◆ **TASK INSTRUCTIONS**:
Every line in the listing that holds "keys" counts once; state the total and nothing more.

◆ **EXERCISE MATERIAL**:

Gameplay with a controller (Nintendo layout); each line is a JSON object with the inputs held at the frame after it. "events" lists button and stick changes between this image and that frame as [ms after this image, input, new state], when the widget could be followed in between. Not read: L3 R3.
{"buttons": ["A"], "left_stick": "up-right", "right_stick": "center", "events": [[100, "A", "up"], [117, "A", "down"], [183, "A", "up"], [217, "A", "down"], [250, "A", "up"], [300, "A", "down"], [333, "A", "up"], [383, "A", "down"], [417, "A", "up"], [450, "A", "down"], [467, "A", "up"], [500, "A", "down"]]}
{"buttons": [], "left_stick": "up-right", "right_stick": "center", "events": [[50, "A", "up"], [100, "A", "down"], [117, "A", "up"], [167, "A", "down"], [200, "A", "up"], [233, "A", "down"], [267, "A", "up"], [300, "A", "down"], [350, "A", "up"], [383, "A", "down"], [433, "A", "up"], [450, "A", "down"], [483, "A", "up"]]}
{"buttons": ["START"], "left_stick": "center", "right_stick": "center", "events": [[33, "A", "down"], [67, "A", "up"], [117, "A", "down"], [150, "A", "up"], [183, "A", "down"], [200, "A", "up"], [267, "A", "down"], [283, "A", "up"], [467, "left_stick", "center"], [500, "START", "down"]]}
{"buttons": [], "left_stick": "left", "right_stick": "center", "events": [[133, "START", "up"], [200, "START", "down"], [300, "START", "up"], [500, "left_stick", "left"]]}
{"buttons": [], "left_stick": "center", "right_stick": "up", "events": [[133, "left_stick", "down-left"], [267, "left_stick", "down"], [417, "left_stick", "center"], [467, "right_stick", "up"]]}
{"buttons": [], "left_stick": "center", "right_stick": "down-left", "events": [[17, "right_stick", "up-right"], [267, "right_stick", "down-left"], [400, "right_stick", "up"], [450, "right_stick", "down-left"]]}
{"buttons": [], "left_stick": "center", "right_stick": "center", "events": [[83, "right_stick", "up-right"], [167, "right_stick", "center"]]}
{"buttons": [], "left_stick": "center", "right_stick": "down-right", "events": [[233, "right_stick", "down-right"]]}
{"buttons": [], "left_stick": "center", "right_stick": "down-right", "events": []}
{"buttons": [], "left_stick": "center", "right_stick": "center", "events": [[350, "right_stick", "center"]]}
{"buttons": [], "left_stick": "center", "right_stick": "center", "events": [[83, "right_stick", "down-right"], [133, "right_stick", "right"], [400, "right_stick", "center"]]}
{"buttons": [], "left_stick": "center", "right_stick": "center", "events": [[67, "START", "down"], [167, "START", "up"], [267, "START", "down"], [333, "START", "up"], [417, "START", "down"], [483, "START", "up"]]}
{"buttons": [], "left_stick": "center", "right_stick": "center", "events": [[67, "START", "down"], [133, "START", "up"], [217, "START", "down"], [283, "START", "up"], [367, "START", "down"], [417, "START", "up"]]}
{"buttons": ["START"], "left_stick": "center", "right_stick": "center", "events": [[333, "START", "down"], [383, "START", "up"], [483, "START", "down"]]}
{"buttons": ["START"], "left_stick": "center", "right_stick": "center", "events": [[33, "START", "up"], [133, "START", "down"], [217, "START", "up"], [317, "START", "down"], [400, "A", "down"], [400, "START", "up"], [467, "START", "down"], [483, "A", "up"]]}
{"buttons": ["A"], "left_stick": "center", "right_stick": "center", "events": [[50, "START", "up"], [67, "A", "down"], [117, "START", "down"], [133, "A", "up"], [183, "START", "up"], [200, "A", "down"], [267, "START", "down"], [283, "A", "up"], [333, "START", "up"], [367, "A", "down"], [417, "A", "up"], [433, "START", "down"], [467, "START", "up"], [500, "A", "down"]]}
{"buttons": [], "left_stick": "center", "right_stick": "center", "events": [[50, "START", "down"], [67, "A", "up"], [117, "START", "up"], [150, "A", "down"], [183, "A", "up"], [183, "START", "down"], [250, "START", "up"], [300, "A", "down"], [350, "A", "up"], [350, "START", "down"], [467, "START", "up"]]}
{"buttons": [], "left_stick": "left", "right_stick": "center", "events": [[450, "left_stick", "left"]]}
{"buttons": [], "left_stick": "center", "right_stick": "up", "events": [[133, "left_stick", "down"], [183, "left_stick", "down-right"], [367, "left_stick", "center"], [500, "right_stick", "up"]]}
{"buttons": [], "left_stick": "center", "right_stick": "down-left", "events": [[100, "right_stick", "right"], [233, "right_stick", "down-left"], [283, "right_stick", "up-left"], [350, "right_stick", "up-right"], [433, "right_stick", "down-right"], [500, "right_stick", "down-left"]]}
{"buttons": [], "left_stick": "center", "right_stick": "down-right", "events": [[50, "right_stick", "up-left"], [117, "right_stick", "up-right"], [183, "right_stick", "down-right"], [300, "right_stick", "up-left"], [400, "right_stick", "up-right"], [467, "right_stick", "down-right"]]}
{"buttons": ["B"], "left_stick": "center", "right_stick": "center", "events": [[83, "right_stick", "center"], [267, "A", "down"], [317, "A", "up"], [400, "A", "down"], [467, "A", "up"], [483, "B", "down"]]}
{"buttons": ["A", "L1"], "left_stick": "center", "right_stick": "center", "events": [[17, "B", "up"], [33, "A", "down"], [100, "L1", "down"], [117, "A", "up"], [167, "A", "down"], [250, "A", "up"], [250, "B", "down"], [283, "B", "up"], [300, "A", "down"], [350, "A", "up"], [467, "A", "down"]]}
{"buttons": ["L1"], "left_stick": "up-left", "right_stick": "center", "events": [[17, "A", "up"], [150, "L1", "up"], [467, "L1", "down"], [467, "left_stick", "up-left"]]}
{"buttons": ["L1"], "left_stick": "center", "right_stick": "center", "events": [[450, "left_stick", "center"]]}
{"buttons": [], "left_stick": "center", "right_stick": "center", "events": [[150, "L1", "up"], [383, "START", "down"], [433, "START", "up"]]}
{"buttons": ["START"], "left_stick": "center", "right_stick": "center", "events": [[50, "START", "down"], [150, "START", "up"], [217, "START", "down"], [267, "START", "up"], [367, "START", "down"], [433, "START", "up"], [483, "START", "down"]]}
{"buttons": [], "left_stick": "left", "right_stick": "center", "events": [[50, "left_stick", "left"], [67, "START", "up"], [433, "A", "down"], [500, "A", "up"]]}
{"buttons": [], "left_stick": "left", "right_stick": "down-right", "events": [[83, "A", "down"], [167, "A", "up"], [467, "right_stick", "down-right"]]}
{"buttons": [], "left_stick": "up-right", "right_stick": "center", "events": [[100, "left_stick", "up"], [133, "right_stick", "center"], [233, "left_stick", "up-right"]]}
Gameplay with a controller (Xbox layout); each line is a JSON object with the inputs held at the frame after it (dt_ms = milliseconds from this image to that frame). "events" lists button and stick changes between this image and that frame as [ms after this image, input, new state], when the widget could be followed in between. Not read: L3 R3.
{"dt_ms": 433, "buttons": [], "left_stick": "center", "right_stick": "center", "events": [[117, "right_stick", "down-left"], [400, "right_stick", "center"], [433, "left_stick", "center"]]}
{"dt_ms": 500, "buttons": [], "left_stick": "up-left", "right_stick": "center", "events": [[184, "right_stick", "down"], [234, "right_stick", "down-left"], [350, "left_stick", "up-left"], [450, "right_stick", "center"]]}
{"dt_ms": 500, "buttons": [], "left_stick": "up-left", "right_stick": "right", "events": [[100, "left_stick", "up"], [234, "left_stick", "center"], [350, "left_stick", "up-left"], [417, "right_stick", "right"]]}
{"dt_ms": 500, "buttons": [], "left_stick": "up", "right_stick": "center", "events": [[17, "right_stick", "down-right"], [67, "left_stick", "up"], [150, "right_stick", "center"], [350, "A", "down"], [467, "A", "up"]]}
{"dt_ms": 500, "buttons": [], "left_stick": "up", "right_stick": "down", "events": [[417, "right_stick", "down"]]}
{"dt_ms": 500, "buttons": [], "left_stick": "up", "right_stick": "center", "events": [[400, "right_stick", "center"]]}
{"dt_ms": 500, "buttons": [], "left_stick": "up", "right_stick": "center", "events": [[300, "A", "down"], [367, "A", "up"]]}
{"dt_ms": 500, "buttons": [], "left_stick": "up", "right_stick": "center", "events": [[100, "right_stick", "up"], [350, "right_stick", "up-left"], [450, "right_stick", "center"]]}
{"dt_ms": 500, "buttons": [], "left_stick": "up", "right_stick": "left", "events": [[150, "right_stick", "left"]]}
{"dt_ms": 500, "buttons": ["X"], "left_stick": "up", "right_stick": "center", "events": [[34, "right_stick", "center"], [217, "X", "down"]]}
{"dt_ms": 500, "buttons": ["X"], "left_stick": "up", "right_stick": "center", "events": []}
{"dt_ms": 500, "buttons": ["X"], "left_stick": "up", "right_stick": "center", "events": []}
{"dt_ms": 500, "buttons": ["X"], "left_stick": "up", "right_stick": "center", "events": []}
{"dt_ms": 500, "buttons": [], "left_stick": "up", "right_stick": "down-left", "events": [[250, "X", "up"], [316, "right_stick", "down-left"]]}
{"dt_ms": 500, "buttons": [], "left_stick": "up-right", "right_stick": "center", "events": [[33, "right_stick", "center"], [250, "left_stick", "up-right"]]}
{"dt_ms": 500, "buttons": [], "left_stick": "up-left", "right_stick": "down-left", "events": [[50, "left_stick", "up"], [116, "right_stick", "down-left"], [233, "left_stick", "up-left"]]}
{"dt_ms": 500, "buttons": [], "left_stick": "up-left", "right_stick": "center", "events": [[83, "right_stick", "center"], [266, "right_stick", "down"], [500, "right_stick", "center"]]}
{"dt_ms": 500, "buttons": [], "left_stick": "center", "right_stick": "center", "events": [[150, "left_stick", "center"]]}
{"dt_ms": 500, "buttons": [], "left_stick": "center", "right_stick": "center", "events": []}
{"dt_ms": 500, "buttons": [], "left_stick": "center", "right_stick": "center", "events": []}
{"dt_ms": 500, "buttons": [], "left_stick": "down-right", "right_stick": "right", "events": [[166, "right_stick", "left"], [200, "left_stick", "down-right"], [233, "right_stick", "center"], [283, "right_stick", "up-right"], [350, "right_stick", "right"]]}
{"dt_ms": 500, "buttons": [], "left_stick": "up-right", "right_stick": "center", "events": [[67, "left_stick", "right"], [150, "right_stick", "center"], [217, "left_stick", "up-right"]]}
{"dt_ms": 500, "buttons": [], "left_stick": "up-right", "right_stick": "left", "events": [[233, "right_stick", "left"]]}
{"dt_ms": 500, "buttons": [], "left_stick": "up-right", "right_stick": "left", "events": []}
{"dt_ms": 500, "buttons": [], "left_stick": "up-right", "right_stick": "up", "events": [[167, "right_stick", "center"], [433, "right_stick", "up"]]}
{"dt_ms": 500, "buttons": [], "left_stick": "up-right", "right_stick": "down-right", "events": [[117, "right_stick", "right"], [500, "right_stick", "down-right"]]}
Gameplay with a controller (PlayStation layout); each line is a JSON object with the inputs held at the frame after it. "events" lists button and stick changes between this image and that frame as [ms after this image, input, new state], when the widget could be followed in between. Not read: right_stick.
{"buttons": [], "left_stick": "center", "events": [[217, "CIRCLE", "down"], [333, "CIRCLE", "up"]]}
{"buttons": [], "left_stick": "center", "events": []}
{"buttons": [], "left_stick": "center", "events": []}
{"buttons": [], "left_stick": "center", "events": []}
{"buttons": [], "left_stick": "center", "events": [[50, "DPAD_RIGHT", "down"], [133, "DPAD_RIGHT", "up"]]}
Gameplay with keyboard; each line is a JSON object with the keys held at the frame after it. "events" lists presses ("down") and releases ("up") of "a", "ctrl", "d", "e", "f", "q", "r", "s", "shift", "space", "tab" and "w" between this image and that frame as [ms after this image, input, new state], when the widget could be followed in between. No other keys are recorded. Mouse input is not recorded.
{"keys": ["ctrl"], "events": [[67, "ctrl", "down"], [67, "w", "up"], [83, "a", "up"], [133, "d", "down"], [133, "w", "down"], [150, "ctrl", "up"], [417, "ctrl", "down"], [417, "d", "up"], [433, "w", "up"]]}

◆ **YOUR RESPONSE**:
2